Pfarrerin Anja Humbert von der evangelischen Bonhoeffer Gemeinde in Marxloh schaltet sich ebenfalls ein und versucht durch Beiträge die Lage zu deeskalieren.
„Ich war vollkommen geschockt, als ich diese Dynamik in der Diskussion abends auf Facebook gesehen habe“ erklärt Krönke gegenüber der Redaktion im Telefoninterview. Er habe sofort die Beitragsautorin angeschrieben, ob sie sich überhaupt bewusst sei, was sie hier durch die fehlende Moderation des Beitrages los getreten hat. Inzwischen seien die schlimmsten Hasskommentare gelöscht, jedoch eskaliert die Situation immer wieder. Er habe zudem gestern die Polizei eingeschaltet, um einerseits aufzuklären, ob etwas an den Behauptungen dran sei und natürlich auch, um gegen die strafbewehrten Hasskommentare vorzugehen.
Auch Bezirksbürgermeister Marcus Jungbauer ist schockiert von den Ereignissen im Netz. Mit ihm steht Krönke in Kontakt und tauscht sich über den aktuellen Sachstand aus.
Wichtig sei aber zunächst zu überprüfen, was an der Geschichte überhaupt dran ist. Den Hof habe er aufgrund der Beschreibungen lokalisiert und war vor Ort. Ein ganzer Teil des Geländes sei videoüberwacht und die Betreiber der Anlagen haben ihm zugesichert mit der Polizei zu kooperieren, wenn diese die Videodaten auswerten möchte.
„Ich kann Jedem nur dringend raten genau zu überlegen, was er mit welchen Worten ins Netz stellt, so die Stimme aus der Politik.“ Im Internet gelten dieselben Regeln wie in der realen Welt und man findet sich sehr schnell vor dem Richter wieder, wenn man falsche Behauptungen verbreitet oder meint, mit Hasskommentaren Aufmerksamkeit zu erzeugen.

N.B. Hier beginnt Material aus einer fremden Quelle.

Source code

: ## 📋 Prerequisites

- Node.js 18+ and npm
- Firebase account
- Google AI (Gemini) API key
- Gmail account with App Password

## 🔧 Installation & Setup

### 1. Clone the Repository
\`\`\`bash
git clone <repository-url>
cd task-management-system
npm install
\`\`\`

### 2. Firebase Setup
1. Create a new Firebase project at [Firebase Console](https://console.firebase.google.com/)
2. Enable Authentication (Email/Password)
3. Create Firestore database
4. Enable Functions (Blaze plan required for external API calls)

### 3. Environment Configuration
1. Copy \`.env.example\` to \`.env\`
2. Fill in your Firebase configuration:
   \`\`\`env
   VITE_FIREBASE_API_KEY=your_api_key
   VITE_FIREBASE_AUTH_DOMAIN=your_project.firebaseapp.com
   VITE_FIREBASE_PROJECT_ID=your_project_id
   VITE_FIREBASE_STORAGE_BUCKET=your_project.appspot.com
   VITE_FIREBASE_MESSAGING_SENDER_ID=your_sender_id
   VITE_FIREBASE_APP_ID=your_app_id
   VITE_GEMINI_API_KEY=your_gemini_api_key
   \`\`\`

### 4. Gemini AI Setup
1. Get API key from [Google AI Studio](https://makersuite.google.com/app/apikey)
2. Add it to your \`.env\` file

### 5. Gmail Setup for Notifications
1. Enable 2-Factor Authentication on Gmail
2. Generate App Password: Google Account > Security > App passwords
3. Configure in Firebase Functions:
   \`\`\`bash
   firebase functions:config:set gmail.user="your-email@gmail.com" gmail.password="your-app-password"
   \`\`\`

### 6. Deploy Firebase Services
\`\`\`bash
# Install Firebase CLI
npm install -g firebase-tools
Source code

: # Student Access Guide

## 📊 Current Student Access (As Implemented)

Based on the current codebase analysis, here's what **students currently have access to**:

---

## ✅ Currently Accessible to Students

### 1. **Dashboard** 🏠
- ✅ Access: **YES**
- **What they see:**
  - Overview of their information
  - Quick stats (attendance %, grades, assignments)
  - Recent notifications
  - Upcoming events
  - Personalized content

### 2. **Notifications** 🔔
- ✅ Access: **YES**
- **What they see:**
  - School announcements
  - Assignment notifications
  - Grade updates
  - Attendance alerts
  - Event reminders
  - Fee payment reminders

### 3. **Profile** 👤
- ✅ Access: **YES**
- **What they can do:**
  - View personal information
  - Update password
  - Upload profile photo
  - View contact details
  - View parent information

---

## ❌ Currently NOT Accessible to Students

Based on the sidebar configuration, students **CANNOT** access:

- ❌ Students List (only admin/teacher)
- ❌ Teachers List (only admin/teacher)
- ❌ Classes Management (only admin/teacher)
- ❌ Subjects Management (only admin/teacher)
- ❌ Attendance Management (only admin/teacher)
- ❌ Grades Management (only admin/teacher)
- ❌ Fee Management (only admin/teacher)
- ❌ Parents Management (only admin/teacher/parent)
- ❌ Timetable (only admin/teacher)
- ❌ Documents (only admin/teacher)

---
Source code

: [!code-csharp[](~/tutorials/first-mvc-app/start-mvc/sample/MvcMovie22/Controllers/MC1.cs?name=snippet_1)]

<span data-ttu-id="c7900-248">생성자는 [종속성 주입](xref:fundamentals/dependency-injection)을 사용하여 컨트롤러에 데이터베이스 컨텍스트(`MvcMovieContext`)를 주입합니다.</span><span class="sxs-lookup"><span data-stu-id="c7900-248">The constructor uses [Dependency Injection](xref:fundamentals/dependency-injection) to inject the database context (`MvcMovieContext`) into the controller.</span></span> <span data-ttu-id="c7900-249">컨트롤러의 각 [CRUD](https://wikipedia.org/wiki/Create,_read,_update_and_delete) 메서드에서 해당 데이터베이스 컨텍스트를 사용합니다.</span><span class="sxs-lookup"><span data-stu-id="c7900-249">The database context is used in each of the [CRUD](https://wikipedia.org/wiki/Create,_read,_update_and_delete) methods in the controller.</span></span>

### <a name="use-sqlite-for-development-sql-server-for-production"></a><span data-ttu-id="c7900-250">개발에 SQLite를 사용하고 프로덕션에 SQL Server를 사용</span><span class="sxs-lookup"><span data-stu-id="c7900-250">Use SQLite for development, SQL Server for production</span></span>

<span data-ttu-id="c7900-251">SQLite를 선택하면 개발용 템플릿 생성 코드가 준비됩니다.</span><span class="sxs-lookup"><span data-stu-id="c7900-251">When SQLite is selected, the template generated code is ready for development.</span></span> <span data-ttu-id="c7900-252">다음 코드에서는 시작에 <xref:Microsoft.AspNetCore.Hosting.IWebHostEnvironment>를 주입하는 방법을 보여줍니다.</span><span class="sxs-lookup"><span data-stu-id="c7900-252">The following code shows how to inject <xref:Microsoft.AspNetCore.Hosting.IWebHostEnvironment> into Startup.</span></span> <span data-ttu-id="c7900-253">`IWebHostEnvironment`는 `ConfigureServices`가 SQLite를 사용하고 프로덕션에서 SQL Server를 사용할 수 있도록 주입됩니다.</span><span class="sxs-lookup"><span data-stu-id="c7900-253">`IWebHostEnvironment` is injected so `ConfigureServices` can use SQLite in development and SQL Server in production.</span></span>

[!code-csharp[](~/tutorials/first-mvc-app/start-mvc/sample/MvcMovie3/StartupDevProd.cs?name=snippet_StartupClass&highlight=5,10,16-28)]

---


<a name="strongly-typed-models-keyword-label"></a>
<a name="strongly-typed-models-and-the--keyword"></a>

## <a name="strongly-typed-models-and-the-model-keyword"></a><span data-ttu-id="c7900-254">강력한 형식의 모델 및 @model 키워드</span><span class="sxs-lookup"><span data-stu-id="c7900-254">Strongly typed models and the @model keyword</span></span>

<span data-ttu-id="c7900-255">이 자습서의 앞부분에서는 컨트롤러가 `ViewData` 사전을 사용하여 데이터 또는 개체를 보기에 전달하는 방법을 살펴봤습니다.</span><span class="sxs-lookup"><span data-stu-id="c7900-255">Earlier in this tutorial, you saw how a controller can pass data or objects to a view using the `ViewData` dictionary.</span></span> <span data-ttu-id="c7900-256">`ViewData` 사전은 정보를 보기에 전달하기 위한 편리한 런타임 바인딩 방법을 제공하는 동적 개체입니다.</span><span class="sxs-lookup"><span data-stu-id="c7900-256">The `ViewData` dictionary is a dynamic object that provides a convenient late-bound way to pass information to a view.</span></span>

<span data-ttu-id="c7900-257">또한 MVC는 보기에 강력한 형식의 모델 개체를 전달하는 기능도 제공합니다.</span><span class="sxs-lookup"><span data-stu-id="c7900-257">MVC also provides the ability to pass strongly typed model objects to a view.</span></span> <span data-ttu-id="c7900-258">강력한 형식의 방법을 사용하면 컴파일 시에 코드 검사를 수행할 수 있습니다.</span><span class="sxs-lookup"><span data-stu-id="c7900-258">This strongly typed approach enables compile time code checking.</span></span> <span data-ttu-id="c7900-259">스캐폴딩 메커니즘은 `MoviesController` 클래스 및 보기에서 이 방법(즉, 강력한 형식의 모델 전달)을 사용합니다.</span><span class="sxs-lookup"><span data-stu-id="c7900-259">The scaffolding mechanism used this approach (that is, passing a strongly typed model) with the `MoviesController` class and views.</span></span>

Polizei soll vor Ort gewesen sein
Wie die Autorin des Beitrages schreibt, hat es inzwischen einen Vor Ort Termin der Polizei gegeben. Die Hasskommentare habe sie gelöscht, nachdem sie erkannt hat, dass diese zur Löschung des Beitrages durch Facebook führen kann. Inzwischen steht fest, dass das gesamte Posting auf Hören-sagen beruht. Die abgebildete tote Katze zeigte offensichtlich keine Gewaltspuren und wurde zur Obduktion gegeben um festzustellen, ob sie eines natürlichen Todes gestorben sein könnte.